The clerk, wearing an outfit that resembled a vintage band uniform, replied in the universal language of greed, thrusting his palm toward us.
Sonterra made a show of fishing out his wallet, all the while holding me close against his left side. I finally realized that my main function was to cover up the service revolver under his T-shirt, which was bruising me. I smiled dreamily up at him, trying to look like I was on something illegal.
Fumbling, the way drunks do, Sonterra finally extracted two twenty-dollar bills and laid them in the desk clerk’s hand.
More Spanish was exchanged. I thought the desk clerk looked suspicious, but then, working in a dive like that, he probably had plenty of reasons for taking a dim view of humanity in general.
He gave Sonterra a key, and the game was under way.
According to plan, SuperCop steered me toward the urine-soaked sofa. I wanted to retch, but I refrained, and actually sat down amid the stains and burn holes from dropped cigarettes. I comforted myself with the fact that I could always dip myself in bleach when we got back to civilization.
Sonterra weaved his way out the front door, pausing on the other side of the dingy glass to ripple his fingers at me and grin like an idiot.
I waved back, incorporating the middle digit.
Five minutes can be a very long time when you’re sitting in a place like that, watching crack addicts and diseased hookers come and go. At four minutes, thirty-five seconds, gauged by surreptitious glances at my watch, I looked back at the desk clerk. He’d been observing me the whole ti
me; I could feel his gaze prickling the back of my neck.
I thought about asking where the bathrooms were, to make conversation, but when he told me, I’d have to go in there if I didn’t want to arouse his suspicion. No way I’d set foot in the facilities in an armpit like the Palm Palace, let alone use them.
“I wonder what’s keeping my husband,” I mused aloud, realizing a moment after the fact that I’d sounded too sober. Discretion being the better part of valor, I made a beeline for the front door.
Sonterra had told me to go straight back to the car, and wait there for him, but of course I didn’t. I slipped around the back of the hotel, found a rickety fire escape on the alley, and slouched my way up the stairs.
On the first landing, I had to step over a junkie of indeterminate gender, curled up in a fetal position. If he—or she—hadn’t blinked, I would have been forced to check for a pulse. Believe me, this was not someone I wanted to touch, but I felt a twist of pity, just the same. This shaggy, grime-caked specimen was somebody’s child. “Is there anyone I can call?” I asked.
The creature shook its head and closed its eyes.
Silently, I offered what could pass for a prayer, and tried the first-floor fire exit.

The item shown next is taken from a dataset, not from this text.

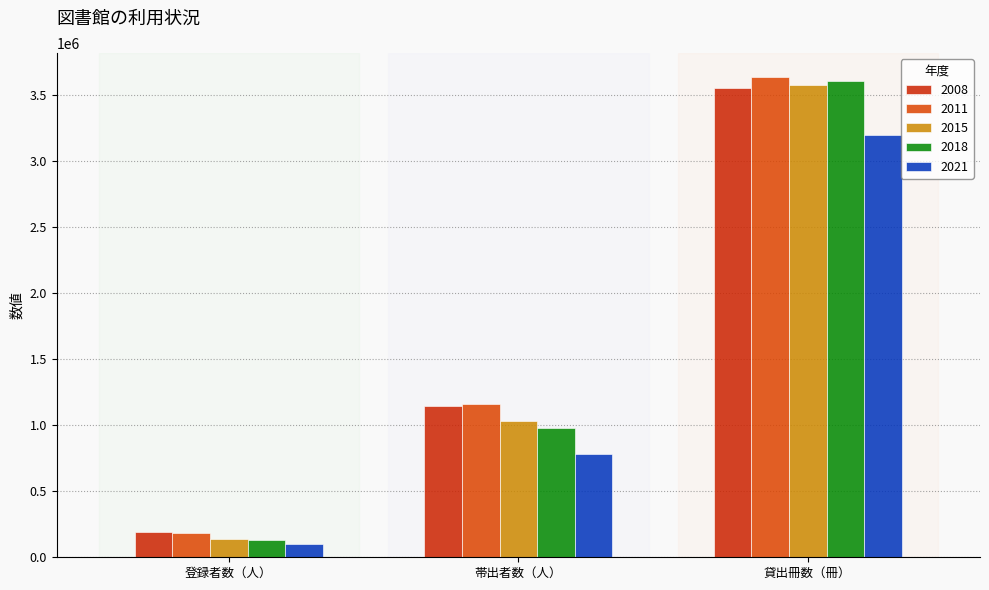

Count the number of data series in this chart.

5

Security just isn’t what it used to be. The door opened with a little shoulder action on my part, and I stepped into a dark corridor.
I’d thought nothing could smell worse than the lobby. Here, people had relieved themselves against the walls. I almost tripped over a rat carcass and another zoned-out user, before I started turning knobs, and what I wouldn’t have given for a pair of Esperanza’s cleaning gloves. Like the fire exit, the doors were unlocked, and occasionally, the rooms were occupied. I waited, on each threshold, for my eyes to adjust.
More junkies.
More hookers.
Just the sort of place a bride dreams of spending her wedding night.
The last door on the right was locked. The floor creaked overhead, and I figured Sonterra was doing the same number up there.
I felt a little thrill of dread and anticipation and knocked lightly.
“Suzie?” I called, keeping my voice low and pressing an ear to the panel.